The training facilities were sort of a surprise - they've been rumored to happen since ground broke for PPL Park, but a lot of other things were rumored to happen that haven't materialized. It was out of nowhere - the Union announced out of the blue that ground was being broken on the lots. As a fan, it's great that the club is building what should be a world-class training facility right next to the stadium, however it's eating up a huge swath of parking, meaning people have had to adjust where they park and tailgate before a match. Everyone but VIP's and Media were pushed back about 400 yards or so, so everyone but the VIP's and Media are a little miffed about that. But this will be a minor wrinkle in it all. We'll adjust and move on, and if it means the players get a better park to train in (they currently train in a public park), so be it.

The Union have decent infrastructure in place. Having the stadium has been huge, especially with it being as beautiful as it is. I invite all of your readers to come down and check it out - I know I'm biased but I really believe it's one of the most picturesque stadiums on the league. The area is also historically a hotbed of talent, and having that as well as good academies such as YSC in Wayne, PA and FC Delco helps immensely, as the club has Homegrown Player rights to all of the kids in those systems. So there's a pipeline of talent, a new training facility, and a beautiful stadium in our favor. It's always sunny in Philadelphia, indeed.

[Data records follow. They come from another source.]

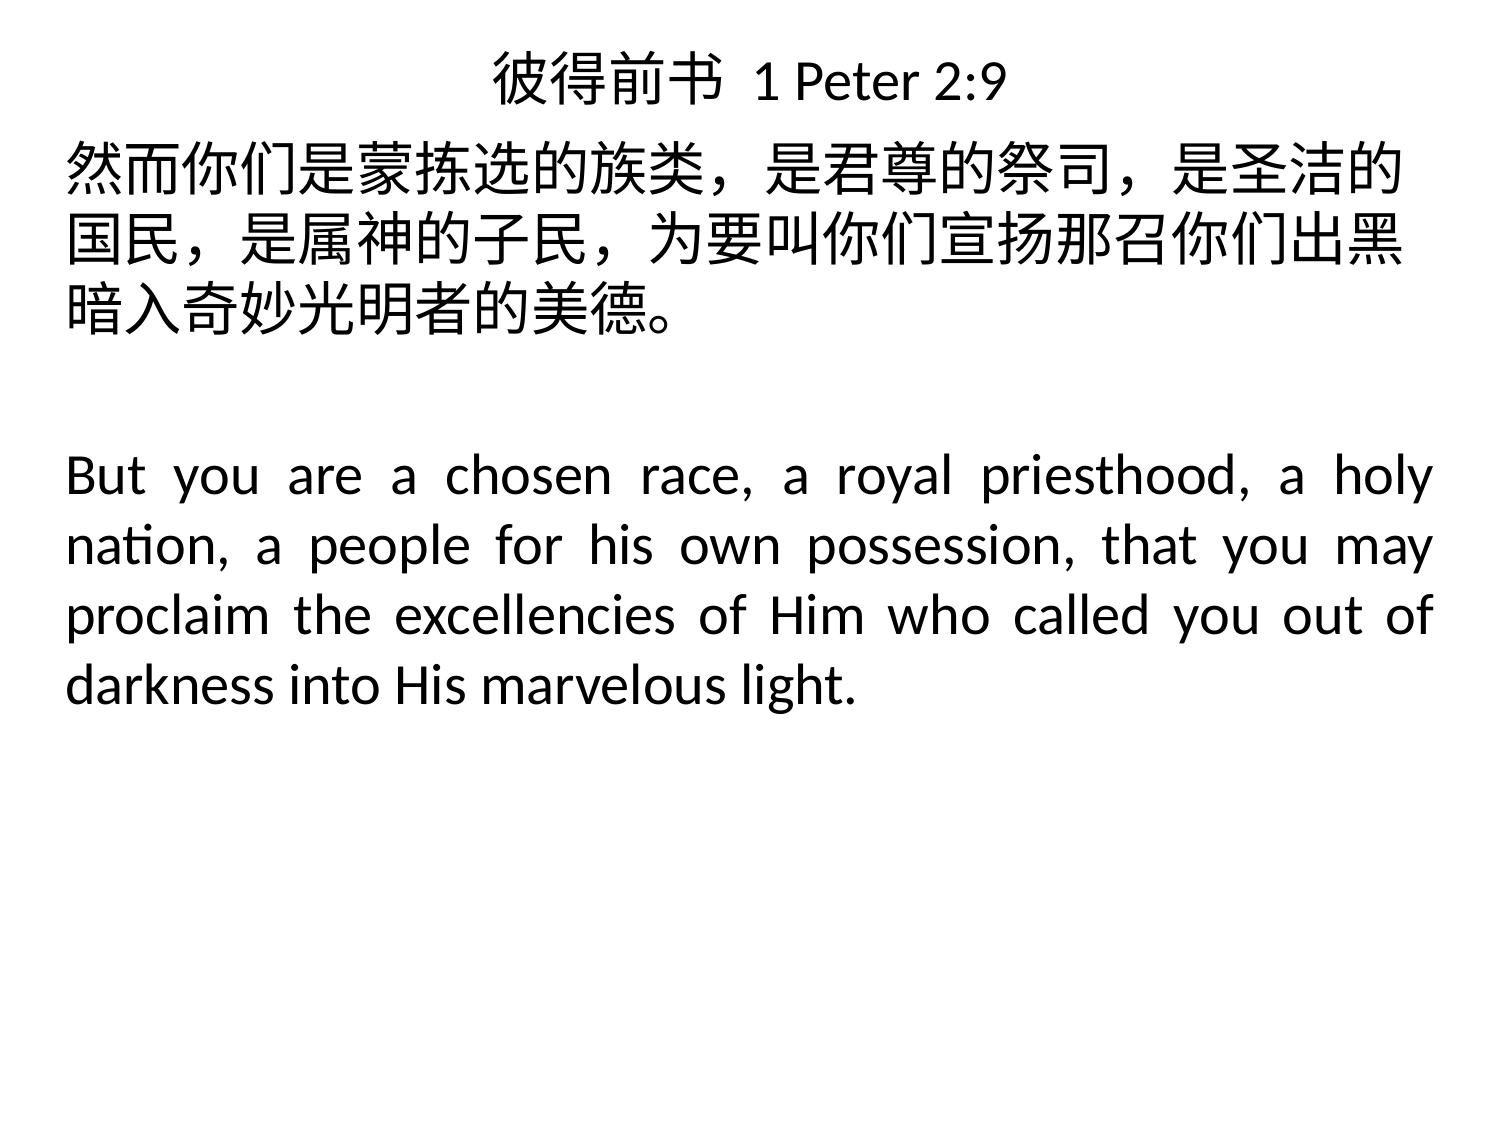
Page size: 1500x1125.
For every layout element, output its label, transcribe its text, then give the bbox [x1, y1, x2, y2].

title 彼得前书 1 Peter 2:9 [75, 24, 1425, 125]
list 然而你们是蒙拣选的族类，是君尊的祭司，是圣洁的国民，是属神的子民，为要叫你们宣扬那召你们出黑暗入奇妙光明者的美德。 But you are a chosen race, a royal priesthood, a holy nation, a people for his own possession, that you may proclaim the excellencies of Him who called you out of darkness into His marvelous light. [50, 125, 1450, 955]
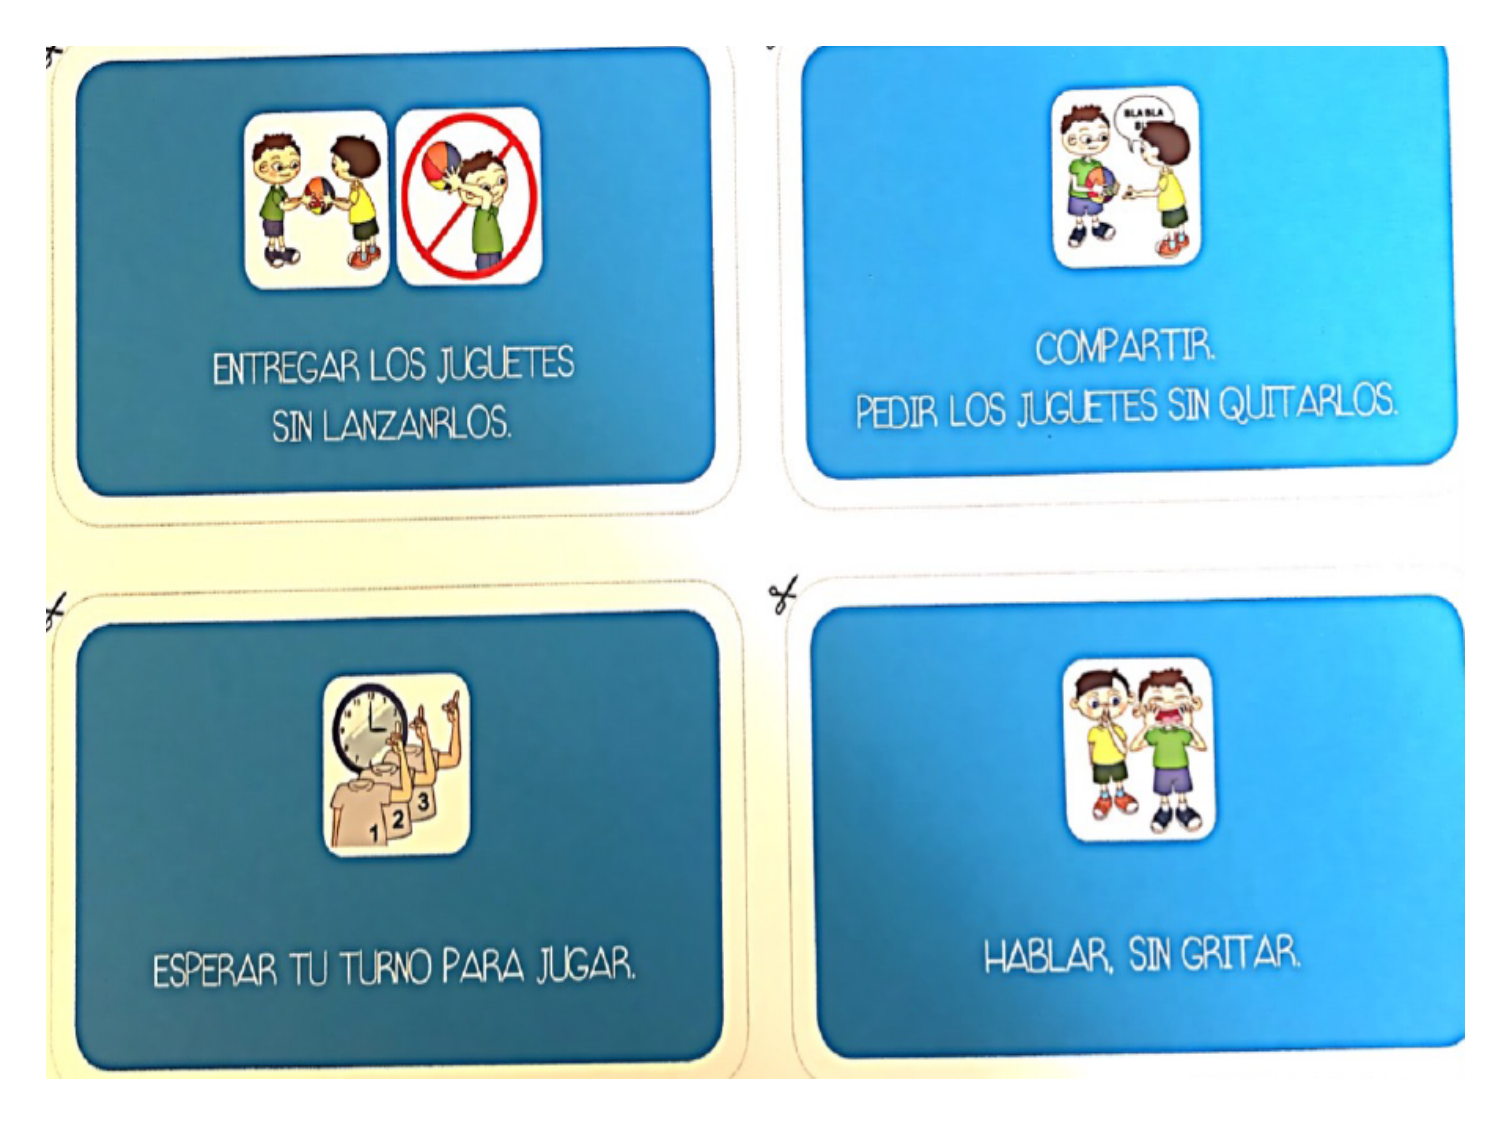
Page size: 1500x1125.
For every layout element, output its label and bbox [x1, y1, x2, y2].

WTR: A grab bag of random queries: How is Mo Edu settling back in MLS? Does he miss TFC? The club is aware they can only play one keeper at a time right? And finally, will we see those awesome Bethlehem Steel-homage kits in the US Open Cup final? A chance at some tasty silverware, no? Best of luck against Seattle.

BG: Maurice Edu seems to have settled in nicely. He's played just about all of the minutes available to him, and has established himself as a leader on the field and off. As far as if he misses Toronto or not I have no idea, however I'm sure he'll always have a soft spot for the team that gave him his professional start. That being said, don't expect him to show any mercy this week.

I think they realize they can only play one keeper at a time, however with this club's history I wouldn't be surprised to see Andre Blake as the starting center back. Seriously though, it's a great problem to have - a World Cup veteran like Rais M'Bolhi, a proven MLS starter like Zac MacMath, and a young prospect and national teamer like Andre Blake - as well as academy prospect Zach Steffen, who many feel has a definite future with the USMNT. Factor in that M'Bolhi and Blake have national team duties, and having MacMath around is a very smart move. It remains to be seen what all will happen with the situation, but I'm all in favor of having guys have to compete for minutes.

And yes, I believe the club already stated they would wear the black kits, and there's been talk of the fans doing a "black out" where everyone wears black to the stadium (think the Winnipeg Jets and their "white outs"). And I think we are all confident of beating Seattle. They haven't won on the road in the US Open Cup since defeating D.C. United at RFK Stadium back in 2009. I think having to travel that far on short rest (they play Real Salt Lake the Friday before) will be a huge disadvantage, and Philadelphia seems to just be coming into its own as a team. Of course I'm a little biased, but I hope to be celebrating well into the night on the sixteenth.